*Assigned task a*. Return the listing below line for line, starting at its first line and ending with the line that contains "Search by Brand". Leave the pictures out.

*Text under study*.
● ● ●

Health Check Methods

HTTP (REST API):

FROM python:3.11
HEALTHCHECK CMD curl -f http://localhost:5000/health || exit 1

TCP (Database):

FROM postgres:15
HEALTHCHECK CMD pg_isready -U postgres || exit 1

Script:

FROM myapp
COPY healthcheck.sh /
HEALTHCHECK CMD /healthcheck.sh

Shell Command:

FROM nodejs
HEALTHCHECK CMD npm run health-check || exit 1

Real-World Example

FROM flask-app:1.0
EXPOSE 5000

# Wait 5 seconds for startup, check every 10 seconds
# If 3 consecutive checks fail, mark unhealthy
HEALTHCHECK \
    --interval=10s \
    --timeout=5s \
    --start-period=5s \
    --retries=3 \
    CMD python -c "import urllib.request; \
        urllib.request.urlopen('http://localhost:5000/health')" \
    || exit 1

View Health Status

# Check health
docker inspect myapp | grep -A 5 Health

# Watch logs
docker logs -f myapp

# Health changes
docker events --filter 'type=container' | grep health

.dockerignore

Controls what files Docker includes in the build context (files sent to Docker daemon).

Structure

.dockerignore
├── Version control
├── Dependencies (usually)
├── Build artifacts
├── Environment files
├── IDE/Editor files
├── OS files
└── CI/CD files

Complete .dockerignore

# Git
.git
.gitignore
.gitattributes
.github

# Node
node_modules
npm-debug.log
yarn-error.log
package-lock.json

# Python
__pycache__
.pytest_cache
.venv
venv
*.pyc
*.pyo
*.egg-info
dist
build

# Environment
.env
.env.local
.env.*.local
.envrc

# IDE
.vscode
.idea
.sublime-project
.sublime-workspace
*.swp
*.swo
*~

# OS
.DS_Store
.DS_Store?
._*
.Spotlight-V100
.Trashes
ehthumbs.db
Thumbs.db

# CI/CD
.github
.gitlab-ci.yml
.travis.yml
.circleci
jenkins

# Docs
README.md
CHANGELOG.md
docs

# Testing
.coverage
coverage/
htmlcov/
test-results/

# Build
dist/
build/
*.egg-info/

Impact

# Without .dockerignore
COPY . /app
# Copies: 500MB (includes node_modules, .git, build artifacts)
# Build time: 10 seconds

# With .dockerignore
COPY . /app
# Copies: 50MB (only source)
# Build time: 1 second

Security

1. Scan Images

# Using Trivy (free, open-source)

● ● ●

*Dataset extract*.
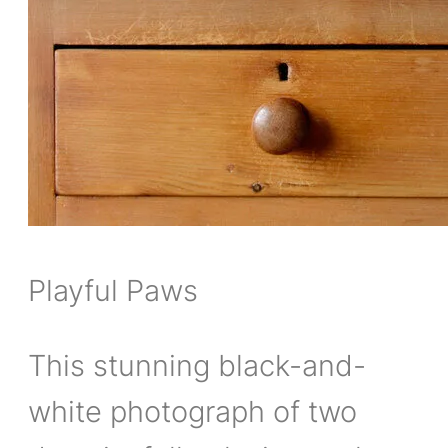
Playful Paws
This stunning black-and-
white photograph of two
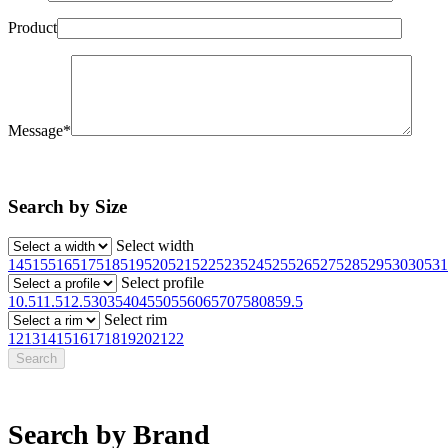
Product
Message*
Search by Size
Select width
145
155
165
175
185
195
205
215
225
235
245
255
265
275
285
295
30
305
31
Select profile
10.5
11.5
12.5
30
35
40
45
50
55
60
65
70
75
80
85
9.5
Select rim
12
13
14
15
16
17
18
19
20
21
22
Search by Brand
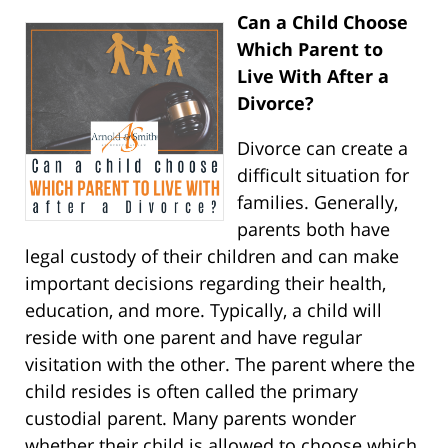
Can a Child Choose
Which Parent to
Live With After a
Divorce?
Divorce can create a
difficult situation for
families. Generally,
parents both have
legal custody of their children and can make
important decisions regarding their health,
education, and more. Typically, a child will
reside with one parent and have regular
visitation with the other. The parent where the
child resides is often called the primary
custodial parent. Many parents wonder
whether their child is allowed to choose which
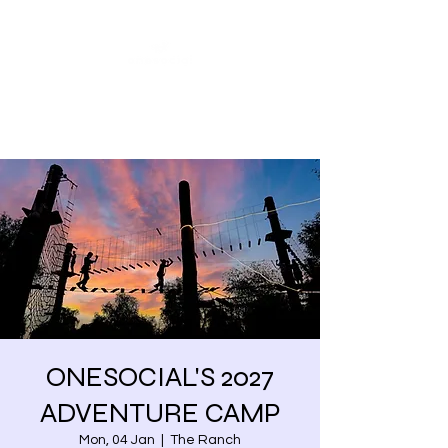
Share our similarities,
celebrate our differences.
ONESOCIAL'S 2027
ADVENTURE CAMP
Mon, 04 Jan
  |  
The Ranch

● ● ●

*Assigned task b*. Carry the Docker guide above forward from its last line, "# Using Trivy (free, open-source)".

*Task output a*.
Playful Paws
This stunning black-and-
white photograph of two
Product
Message*
Search by Size
Select width
145
155
165
175
185
195
205
215
225
235
245
255
265
275
285
295
30
305
31
Select profile
10.5
11.5
12.5
30
35
40
45
50
55
60
65
70
75
80
85
9.5
Select rim
12
13
14
15
16
17
18
19
20
21
22
Search by Brand

*Task output b*.
trivy image myapp:1.0

# Using Docker Scout (built-in)
docker scout cves myapp:1.0

# Using Snyk
snyk container test myapp:1.0

2. No Secrets in Images

BAD: Secrets in Dockerfile

FROM myapp
ENV DB_PASSWORD=super_secret_123

GOOD: Pass at runtime

docker run -e DB_PASSWORD=secret myapp

Or use secrets in compose:

services:
  app:
    image: myapp
    environment:
      DB_PASSWORD_FILE: /run/secrets/db_password
    secrets:
      - db_password

secrets:
  db_password:
    file: ./secrets/db_password

3. Use Minimal Base Images

BAD: Full OS

FROM ubuntu:22.04          # 77 MB
FROM debian:12-slim        # 70 MB
FROM python:3.11           # 883 MB

GOOD: Minimal variants

FROM alpine:3.19           # 7 MB
FROM python:3.11-alpine    # 50 MB
FROM node:18-alpine        # 180 MB
FROM scratch               # 0 MB (just binary)

Trade-off: Alpine is smaller but missing some tools and glibc.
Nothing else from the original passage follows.